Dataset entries
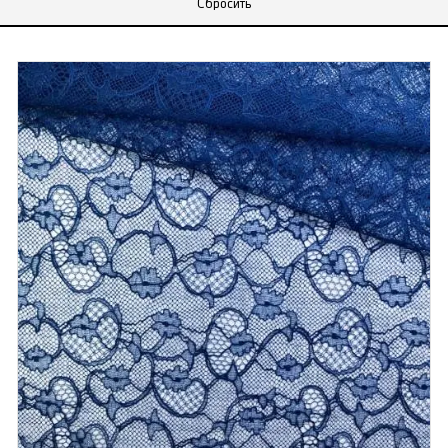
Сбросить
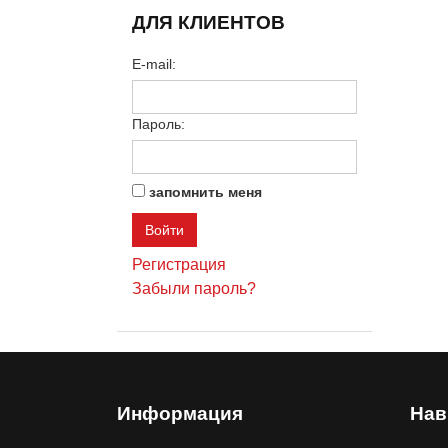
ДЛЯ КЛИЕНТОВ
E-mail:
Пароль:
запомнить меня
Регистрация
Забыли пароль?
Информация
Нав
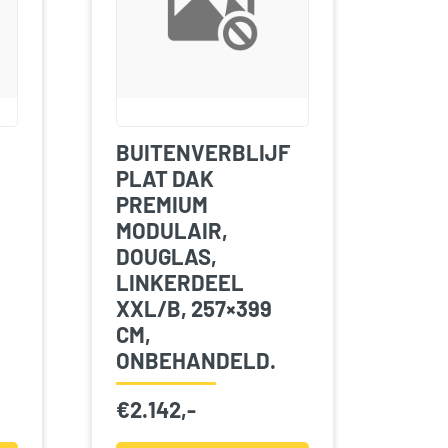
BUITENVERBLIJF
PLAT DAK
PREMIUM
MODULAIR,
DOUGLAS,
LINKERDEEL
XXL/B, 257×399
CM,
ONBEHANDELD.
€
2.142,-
==
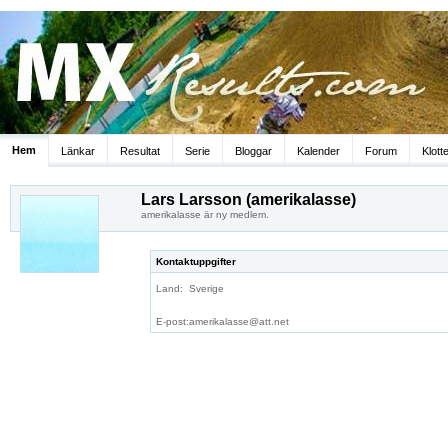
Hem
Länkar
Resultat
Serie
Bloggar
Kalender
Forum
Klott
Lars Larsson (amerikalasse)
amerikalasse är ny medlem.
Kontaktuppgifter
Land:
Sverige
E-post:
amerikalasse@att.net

• [WHAT THE EXERCISE ASKS]:
Reproduce all lines from the records above that include the word "amerikalasse".

• [FINAL ANSWER]:
Lars Larsson (amerikalasse)
amerikalasse är ny medlem.
amerikalasse@att.net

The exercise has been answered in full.